Several other lawmakers voiced similar concerns and demanded a further reduction in environment, special consumption and value-added taxes on gasoline and diesel.

The special consumption tax and value-added tax together account for 20 percent of the price; taxes and fees account for around 40 percent.

Lawmaker Hoang Van Cuong said tax cuts might reduce the government’s revenues but Vietnam should take this opportunity to increase its crude exports.

Ngan said the short-term reduction in revenues would create long-term benefits, and pointed out that if public spending is hit by inflation, the government’s revenues would decline anyway.

But Minister of Industry and Trade Nguyen Hong Dien told reporters Wednesday that fuel prices in Vietnam are still lower than global rates.

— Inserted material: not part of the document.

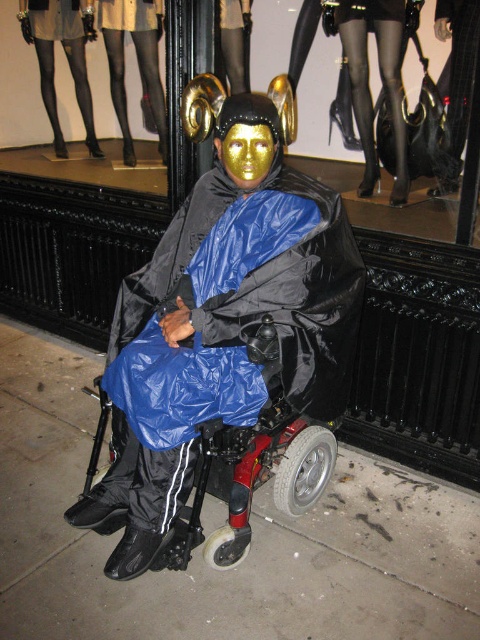
Does point (169, 353) come closer to viewer compared to point (239, 28)?

Yes, point (169, 353) is in front of point (239, 28).

Who is shorter, shiny gold mask at center or black leather boots at center?

With less height is black leather boots at center.

Is point (243, 280) farther from viewer compared to point (244, 67)?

Its gasoline price was $1.39 per liter as of May 30, 4.3 percent lower than the global average of $1.41 and that of Thailand ($1.51), Laos ($1.65), and Singapore ($2.26).

Nevertheless, he said, the ministry would use the tools at its disposal, including taxes, to reduce gasoline prices and succor vulnerable people should prices go too high.

Tran Van Lam, a standing member of the National Assembly’s Economic Committee, said the long-term solution is to increase gasoline national reserves so that domestic prices are not "too sensitive" to global fluctuations.

Current reserves equates to only a few weeks of consumption, and further increases are needed for energy security.